* [Selected text]
[Start of section]
SATVILab / projr

Streamline R projects
https://satvilab.github.io/projr/
Other
1 stars 1 forks source link

Consider best strategies for handling versioning of "dumb" remotes #515

Open MiguelRodo opened 5 months ago

MiguelRodo commented 5 months ago

So, let's say that we have a local remote (just a folder), and we want to determine whether we should copy anything to there.

So, we have in our local manifest a record of what was done in the latest version (which we know is correct).

Then, suppose that, for that remote, we just copied it across what was in that remote.

Okay, so, what IS the remote? Is it what's at the path? Yes, right? That's basically the ID. Or is the path the sub-part of the remote? Or does it include the label? Maybe let's look at what the old _proj.yml had, before removing the local archiving.

Okay, this is what that looked like:

build:
  local:
    "archive":
      path: _archive
      content: [data-raw, output, docs]
      structure: version

Okay, yes, so the path was _archive. Then, there was a label, and then there was the version.

So, where should the manifest be kept? Well, clearly, it should be kept at the top directory. Then, we're basically assuming that each directory only has the data-raw thing kept once (maybe an issue for OSF, when we might put archive in there as well? Hmmm, I don't know... I guess we should specify what the path is to it as well. So, for each, we should keep the manifest at the top level, but then specify within it:

Okay, so if there is no manifest.csv file there or it does not have that, then:

I think, at this stage, we don't keep a record of what was previously at that remote. It's just not relevant. We only keep the active folders, so for latest that's just whatever's at the path. For versioned, it's for whatever's been uploaded. So, it's not a record but a live value.

Then, this impacts how we compare what's there. Once we have that, the upload proceeds as normal.

So, what needs to happen?

MiguelRodo commented 5 months ago

So, the plan (exactly what to send) is only determined for each label within a title - thank goodness! That means we already do the planning as often as we need. We've also got all the info we need to get te remote (and not just remote_final). This is very good news.

So, this is what happens in projr_dest_send_label:

So, I need to add:

Now, within .projr_dest_send_get_plan_detail, we have, for example, this function:

.projr_dest_send_get_plan_detail_add_missing <- function(path_dir_local,
                                                         remote,
                                                         type) {
  path_dir_local_remote <- .dir_create_tmp_random()
  fn_vec_remote <- .projr_remote_file_ls(type, remote)
  fn_vec_local <- .file_ls(path_dir_local)
  fn_vec_add <- setdiff(fn_vec_local, fn_vec_remote)
  .dir_rm(path_dir_local_remote)
  list("add" = fn_vec_add, "rm" = character())
}

Let's rather look where we do use version-source:

.projr_dest_send_get_plan_detail_change <- function(remote,
                                                    type,
                                                    label,
                                                    version_source,
                                                    path_dir_local) {
  change_list <- .projr_change_get(
    label = label,
    path_dir_local = path_dir_local,
    version_source = version_source,
    type = type,
    remote = remote
  )
[End of section]
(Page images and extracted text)
[Start of section]
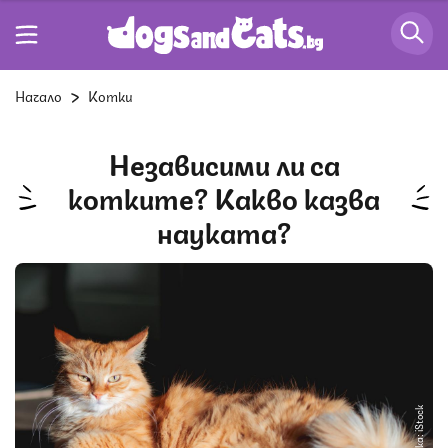
Начало
Котки
Независими ли са
котките? Какво казва
науката?
Снимка: iStock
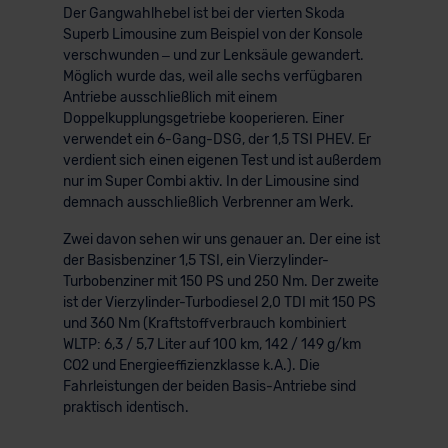
Der Gangwahlhebel ist bei der vierten Skoda
Superb Limousine zum Beispiel von der Konsole
verschwunden – und zur Lenksäule gewandert.
Möglich wurde das, weil alle sechs verfügbaren
Antriebe ausschließlich mit einem
Doppelkupplungsgetriebe kooperieren. Einer
verwendet ein 6-Gang-DSG, der 1,5 TSI PHEV. Er
verdient sich einen eigenen Test und ist außerdem
nur im Super Combi aktiv. In der Limousine sind
demnach ausschließlich Verbrenner am Werk.
Zwei davon sehen wir uns genauer an. Der eine ist
der Basisbenziner 1,5 TSI, ein Vierzylinder-
Turbobenziner mit 150 PS und 250 Nm. Der zweite
ist der Vierzylinder-Turbodiesel 2,0 TDI mit 150 PS
und 360 Nm (Kraftstoffverbrauch kombiniert
WLTP: 6,3 / 5,7 Liter auf 100 km, 142 / 149 g/km
CO2 und Energieeffizienzklasse k.A.). Die
Fahrleistungen der beiden Basis-Antriebe sind
praktisch identisch.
[End of section]
* [Problems to solve]
**a)** Summarize the issue thread in two sentences.
**b)** Reproduce the lines of the entries starting with the line containing "Der Gangwahlhebel ist bei der vierten Skoda" and going on through the line containing "Doppelkupplungsgetriebe kooperieren. Einer".
The issue thread and the entries have no connection to each other.

* [Problem solutions]
**a)** The issue thread in the SATVILab/projr repository considers how to handle versioning of "dumb" remotes, such as a local folder, and looks back at the old _proj.yml, where the archive path was _archive. It proposes keeping the manifest at the top directory and treating what is at a remote as a live value rather than a record, and a later comment notes that the send plan is determined for each label within a title before showing functions from .projr_dest_send_get_plan_detail.

**b)**
Der Gangwahlhebel ist bei der vierten Skoda
Superb Limousine zum Beispiel von der Konsole
verschwunden – und zur Lenksäule gewandert.
Möglich wurde das, weil alle sechs verfügbaren
Antriebe ausschließlich mit einem
Doppelkupplungsgetriebe kooperieren. Einer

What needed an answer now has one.